Buradan tüm liderlere sesleniyorum.
Aday kriterlerinizi neye göre belirliyorsanız çok yanlış yapıyorsunuz.
Şehirlerin adayları o şehrin dertlerini bilen o dertlerle dertlenen ve sizlere doğru bir şekilde aktaran isimler olmalıydı.
Ancak sizler yine size oy verecek milyonlarca seçmen yerine size yakın birilerini dinlediniz.
Partiler için çok da fazla şey yazmak istemiyorum aslında.
Zira hep söylerim, bütün partiler için söylerim bunu.

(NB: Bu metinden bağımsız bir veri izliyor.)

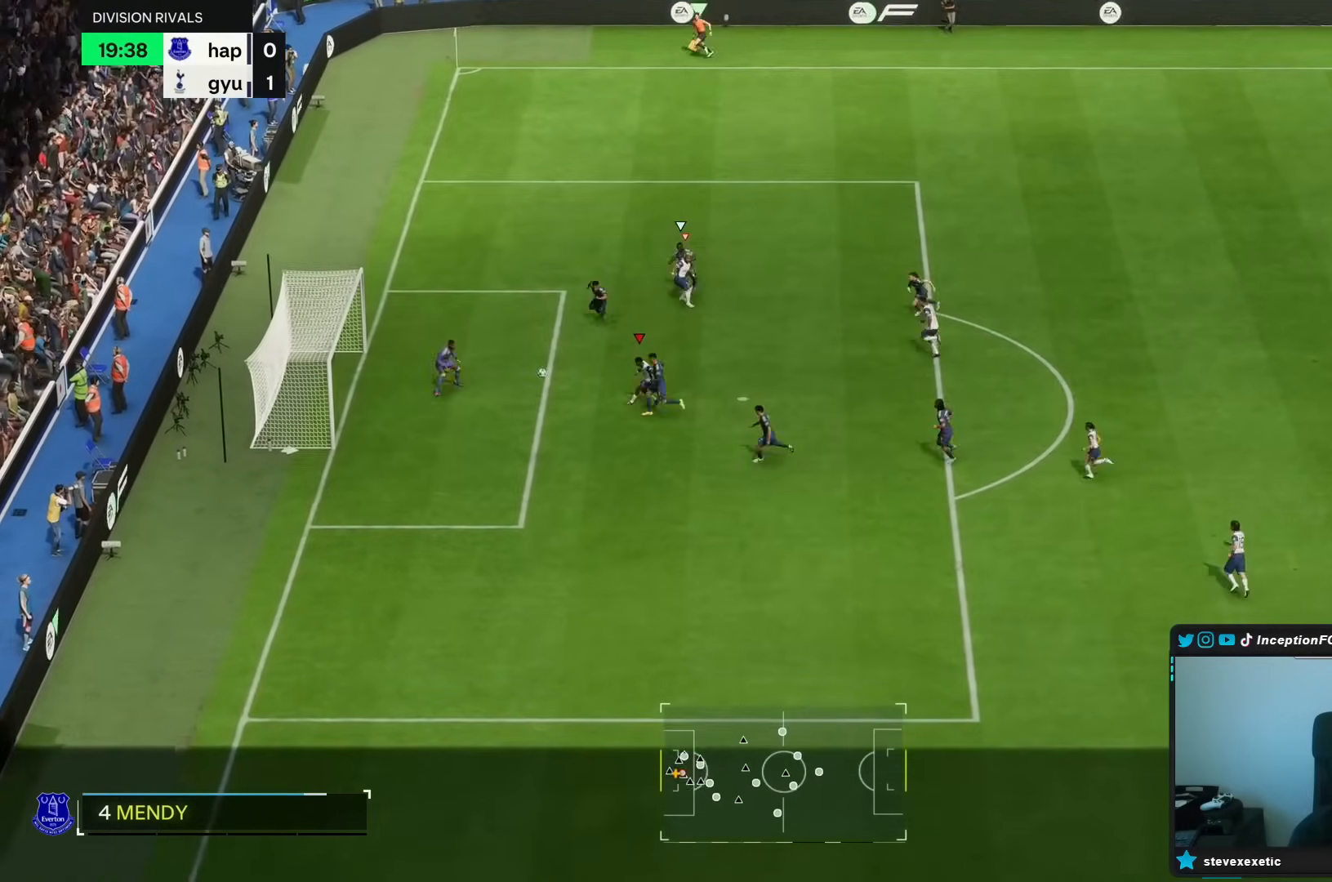
{"dt_ms": 500, "buttons": [], "left_stick": "left", "right_stick": "center", "events": []}
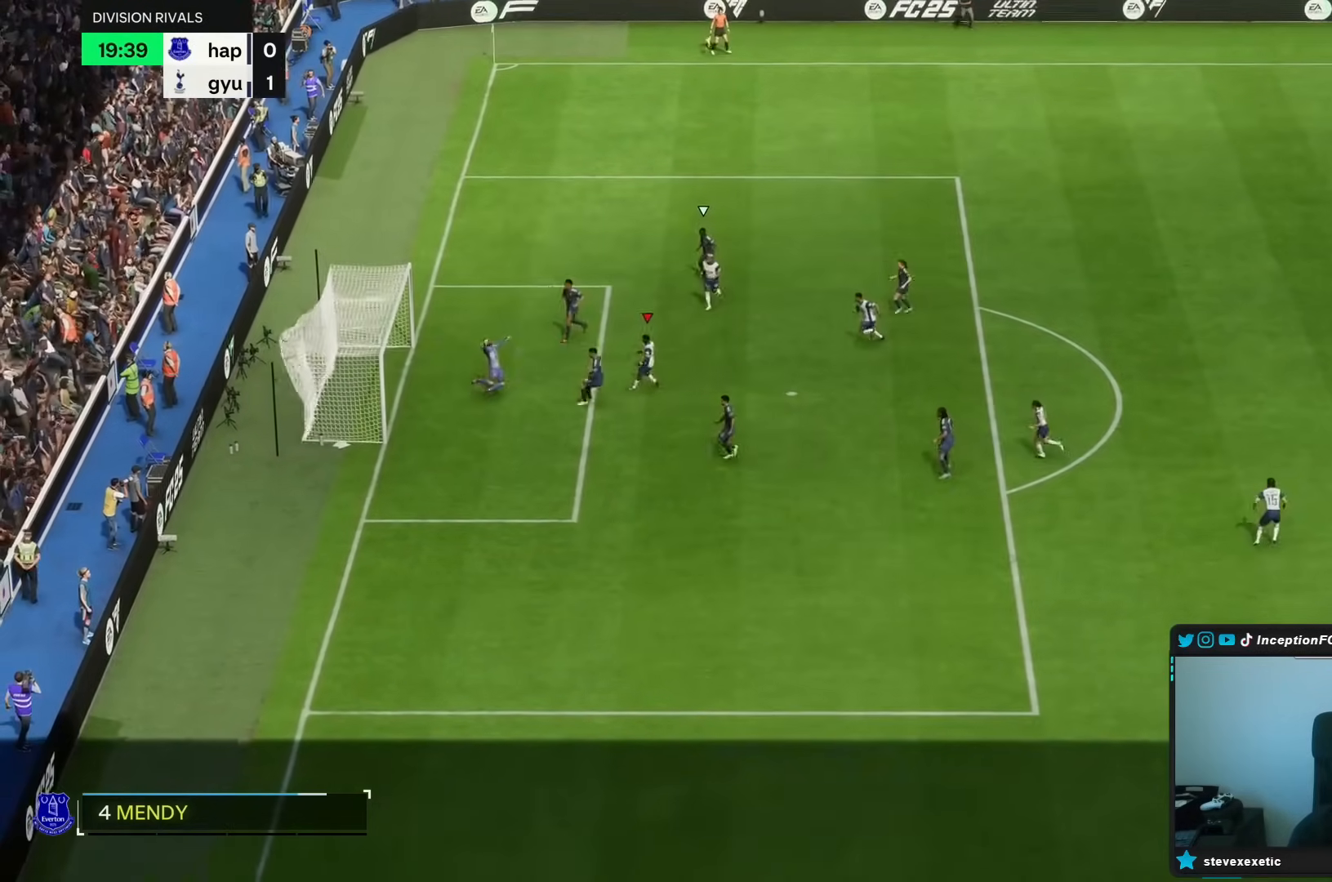
{"dt_ms": 500, "buttons": [], "left_stick": "center", "right_stick": "center", "events": [[217, "left_stick", "center"]]}
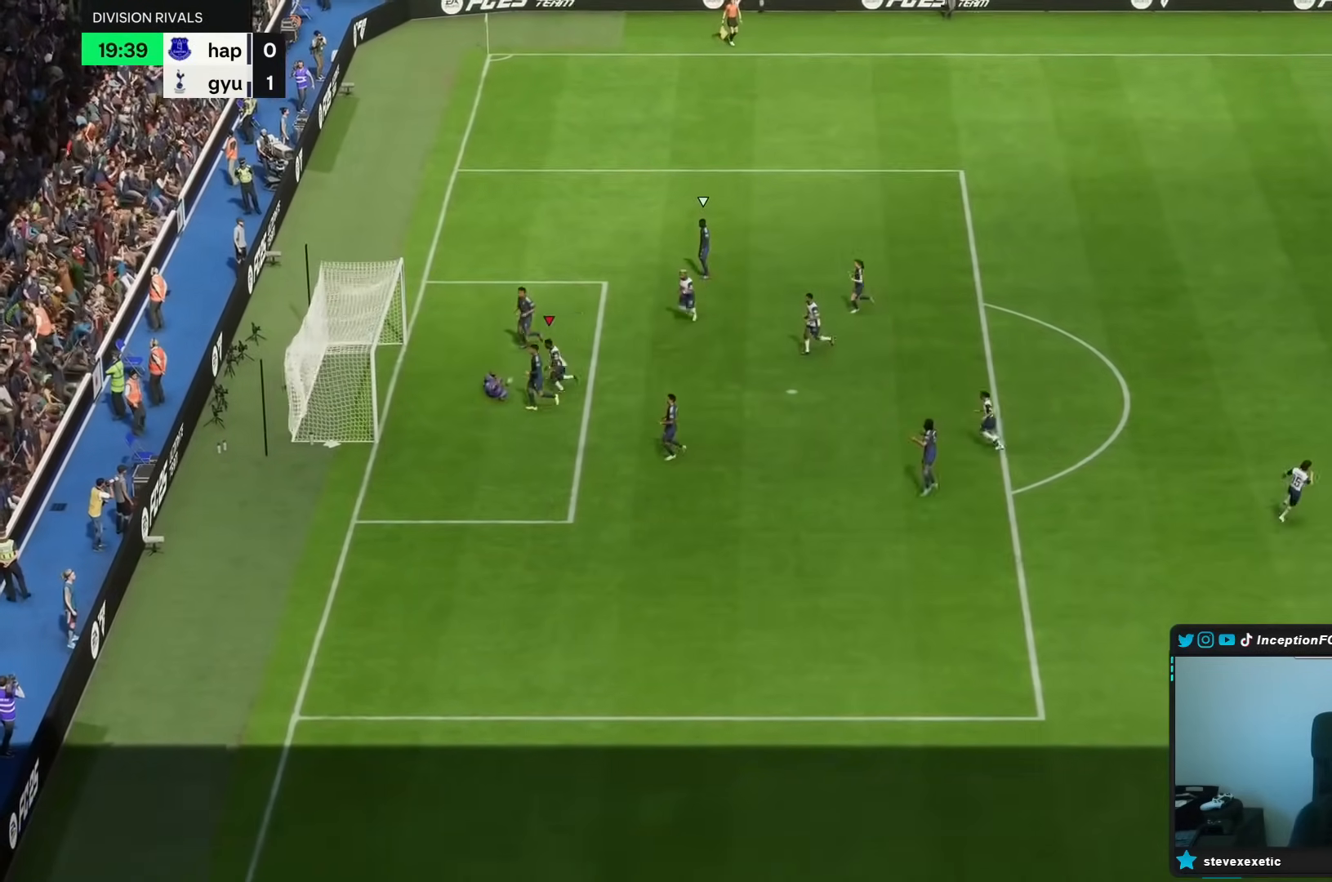
{"dt_ms": 500, "buttons": [], "left_stick": "center", "right_stick": "center", "events": []}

Hepsi kendi dümeninde ve yolundadır.
Vatandaşı düşündükleri falan da yoktur.
Ancak seçim zamanları sesini fazlaca duyuran kesimlerin isteklerini ‘Oy için’ yerine getirirler.
BURSASPOR CAMİASI YİNE BİRLİK OLMADI
Burada anahtar kelime “Sesini fazla duyuran kesimlerin’ aslında.
Peki burada biz Bursalılar özeleştiri yapabiliyor muyuz?
Biz sesimizi yeterince duyurabildik mi?
Kesinlikle hayır.
Medyada benim dışımda kaç kişi konunun üzerine ısrarla gitti?
Bir bilemedin belki iki kişi birkaç kelam etmiştir.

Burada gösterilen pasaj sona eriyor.